Saved entries
* * * *
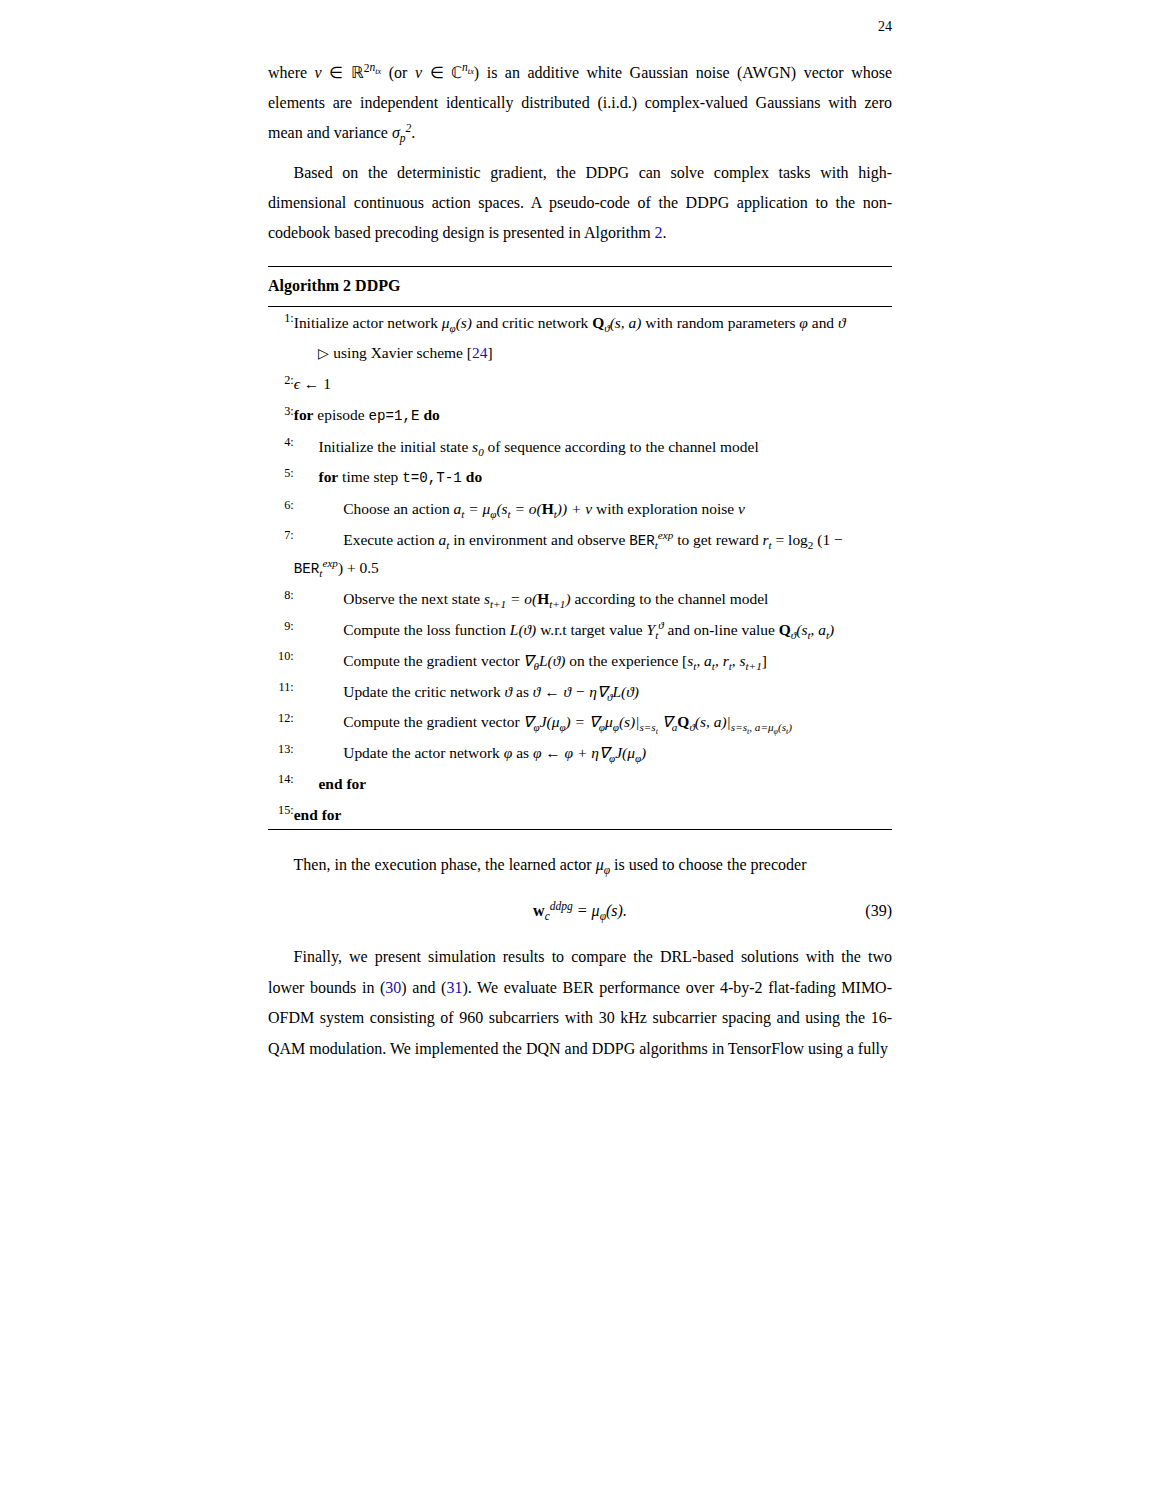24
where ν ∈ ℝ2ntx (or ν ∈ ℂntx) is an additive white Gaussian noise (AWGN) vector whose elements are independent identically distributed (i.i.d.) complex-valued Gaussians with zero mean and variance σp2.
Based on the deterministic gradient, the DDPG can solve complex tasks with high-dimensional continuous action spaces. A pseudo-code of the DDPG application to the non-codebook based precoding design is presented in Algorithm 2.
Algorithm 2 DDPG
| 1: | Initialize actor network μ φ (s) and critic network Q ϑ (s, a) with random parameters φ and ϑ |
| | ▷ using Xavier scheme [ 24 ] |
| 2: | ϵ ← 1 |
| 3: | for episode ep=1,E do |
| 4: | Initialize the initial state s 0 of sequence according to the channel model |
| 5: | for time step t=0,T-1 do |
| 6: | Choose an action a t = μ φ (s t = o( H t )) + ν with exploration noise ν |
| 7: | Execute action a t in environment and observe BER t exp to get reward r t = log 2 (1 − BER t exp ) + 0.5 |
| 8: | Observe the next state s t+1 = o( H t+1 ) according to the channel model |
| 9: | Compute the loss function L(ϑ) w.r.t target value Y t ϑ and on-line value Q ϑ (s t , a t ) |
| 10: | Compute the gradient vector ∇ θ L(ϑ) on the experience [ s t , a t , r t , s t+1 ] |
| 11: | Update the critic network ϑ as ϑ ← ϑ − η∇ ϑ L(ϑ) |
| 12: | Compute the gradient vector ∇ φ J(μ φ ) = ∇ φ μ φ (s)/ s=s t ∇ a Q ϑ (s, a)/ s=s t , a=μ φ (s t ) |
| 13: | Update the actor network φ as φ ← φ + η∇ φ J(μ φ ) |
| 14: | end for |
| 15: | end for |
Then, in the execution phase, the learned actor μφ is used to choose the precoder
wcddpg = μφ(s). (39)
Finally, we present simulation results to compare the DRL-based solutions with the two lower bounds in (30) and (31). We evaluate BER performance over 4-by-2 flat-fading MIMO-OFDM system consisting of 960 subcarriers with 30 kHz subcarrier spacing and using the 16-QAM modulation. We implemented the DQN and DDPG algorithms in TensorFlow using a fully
* * * *
**Your goal**
Within the entries, find all lines that contain "vector" and copy each one.

**Output for this exercise**
where ν ∈ ℝ2ntx (or ν ∈ ℂntx) is an additive white Gaussian noise (AWGN) vector whose elements are independent identically distributed (i.i.d.) complex-valued Gaussians with zero mean and variance σp2.
| 10: | Compute the gradient vector ∇ θ L(ϑ) on the experience [ s t , a t , r t , s t+1 ] |
| 12: | Compute the gradient vector ∇ φ J(μ φ ) = ∇ φ μ φ (s)/ s=s t ∇ a Q ϑ (s, a)/ s=s t , a=μ φ (s t ) |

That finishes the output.